Wednesday, January 21, 2015

Maud in the Classroom

We finished and complemented our Jane Eyre study with a brief look at the poem "Maud Muller," comparing and contrasting the setting, scene and themes.  Those who read this blog from time to time  may know that I have a personal connection to Maud; I have long looked forward to introducing the poem to a great class. Yesterday was the day. It was a simple lesson, which the students enjoyed, and it gave me insight into some ways my students learn.

Basically the lesson was a close reading of "Maud Muller." I began by reading the entire poem aloud (they were to read it at home before class) and initiated a discussion of the story arc and themes of the poem, compared it to the story and themes of Jane Eyre in literary and historical context, and finished with a discussion of literary techniques and poetical form. The rhymed couplets and even rhythm in Maud are perfect for quick classroom study, and a fine form to study before Hamlet, our next read.

When we completed all that, I asked, "Is it easy or difficult to write in rhymed couplets?"

"Easy," said He-Who-Always-Answers-First.

How easily the young fall into that old trap!  This was the perfect set-up for a poetry-writing lesson. He quickly recanted, but it was too late. Ha!

Each student was asked to write 3 pairs of rhyming couplets on Jane Eyre. This "easy" lesson was, in fact, easy for some, but quite difficult for others.  I found that the students who struggle with clear prose write beautiful poetry, and the student with the best prose barely eked out the 6 lines. The Well-Coiffed-One stunned me with rhymed, unexpected, polysyllabic words which worked wonderfully. The students' work, read aloud, lead to a refresher lesson on assonance. There were quite a few assy-thingummys* in the work of the Usual Suspect, which made us wonder about the ease of rhyme...or not.

As in any class, talents vary. Discovering those talents is the first step in providing students with an opportunity to use and enhance them, and provides me with another means to enhance my skills in the gentle art of assessment.

* cf. The Voyage of the Dawn Treader, Edmund seems unfamiliar with assonance, calling it an "assy-thingummy."

Wednesday, January 14, 2015

Does Jane Err?

Our class discussion of Jane Eyre has been lively, but not as brutal to the heroine of the story as it was for poor Miss Manette in Tale of Two Cities. Jane, the Usual Suspect points out, does many stupid things (including a faint or two!), but he does not dislike her.

We are using the excellent Lost Tools of Writing along with our literature studies, which often requires that we consider the choices our characters make as an essay prompt. This is particularly effective, as there are always plenty of poor decisions made by the characters in any great novel. Jane Eyre is no exception, and, in fact, if you hear the students discuss it, she makes more mistakes than any character in the western canon. According to them, Jane does indeed err.
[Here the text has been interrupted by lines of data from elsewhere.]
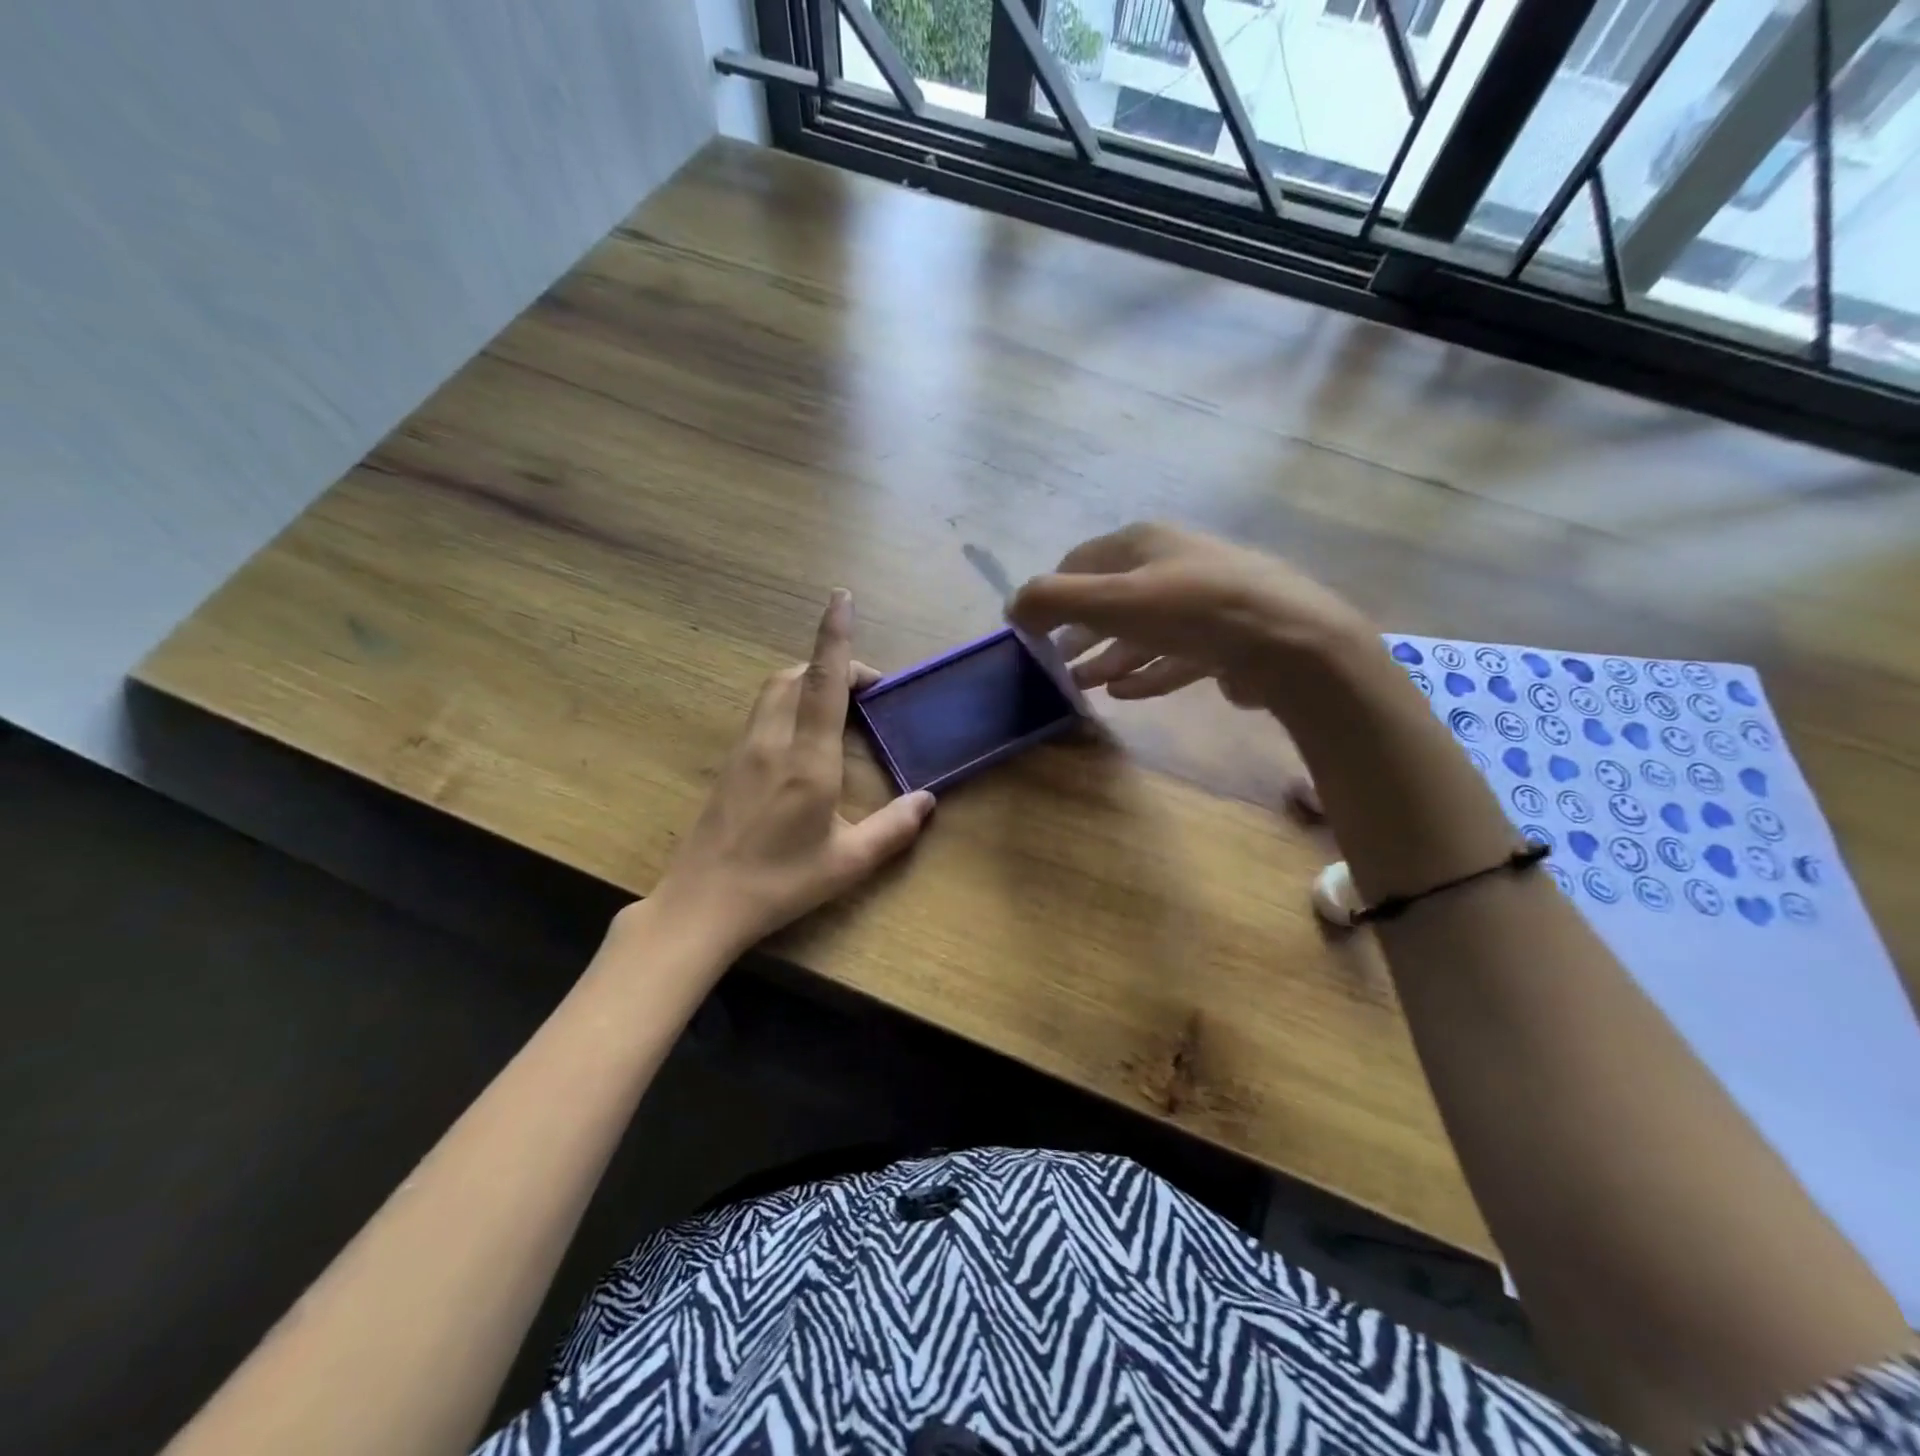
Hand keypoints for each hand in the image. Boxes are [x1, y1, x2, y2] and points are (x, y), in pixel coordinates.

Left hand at [648, 591, 935, 956]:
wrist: (701, 904)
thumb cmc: (779, 883)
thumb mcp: (847, 862)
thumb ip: (894, 829)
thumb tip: (928, 800)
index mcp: (807, 759)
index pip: (824, 682)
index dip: (834, 636)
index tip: (841, 598)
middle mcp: (773, 741)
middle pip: (797, 675)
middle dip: (832, 664)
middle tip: (868, 691)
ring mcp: (745, 749)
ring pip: (776, 690)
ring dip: (809, 680)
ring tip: (841, 706)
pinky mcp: (731, 763)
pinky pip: (764, 711)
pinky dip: (791, 701)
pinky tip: (806, 736)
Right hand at [1007, 522, 1376, 715]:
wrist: (1289, 642)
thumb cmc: (1192, 609)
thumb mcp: (1112, 599)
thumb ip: (1055, 599)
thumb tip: (1013, 607)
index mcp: (1145, 543)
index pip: (1082, 561)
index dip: (1052, 593)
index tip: (1030, 629)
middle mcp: (1173, 565)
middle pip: (1112, 598)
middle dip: (1079, 631)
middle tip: (1051, 663)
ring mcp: (1203, 603)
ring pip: (1141, 631)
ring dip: (1108, 656)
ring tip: (1080, 684)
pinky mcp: (1225, 641)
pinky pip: (1172, 656)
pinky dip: (1144, 672)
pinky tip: (1122, 693)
Part discussion, part exercise, finding flaw in a character's actions is entertaining fodder for discussion and argument. Students asked:

Should Jane have married Rochester? Should she have left Thornfield? Should she have walked far? Should she have knocked on a door and sought help (this particular moment of indecision nearly spoiled the novel for some students)? Should she have taken her jewels when she left? Should she have married St. John? 

Fortunately for Jane, the questions were not limited to her character. Students considered the actions of Rochester as well, from his decision in youth to marry Bertha, to his hiring a governess for Adele, to his care and keeping of a mad wife, and finally to his proposal and near bigamous marriage to Jane. Certainly, Jane is not alone in her errors.

Other interesting points for discussion were atmosphere, spirituality, Jane's odd art (what's up with that, really?), beauty, ugliness, clothing, and more. A favorite scene, students said, is Rochester's impersonation of the Gypsy fortune teller, which, as several pointed out, could have been left out of the story.  But, they realized through discussion, this scene provides the reader with the only real view of Jane from a perspective outside of herself. Was Rochester right to do this to Jane? If we consider that Bronte, through Rochester, does this for the sake of the reader, well, yes. And doesn't it give us some insight into Rochester's character, too? Is he just teasing her?

Like TTC, I suspect this is a novel which will stick with us through the rest of the year, prompting comparisons and inspiring deeper reading.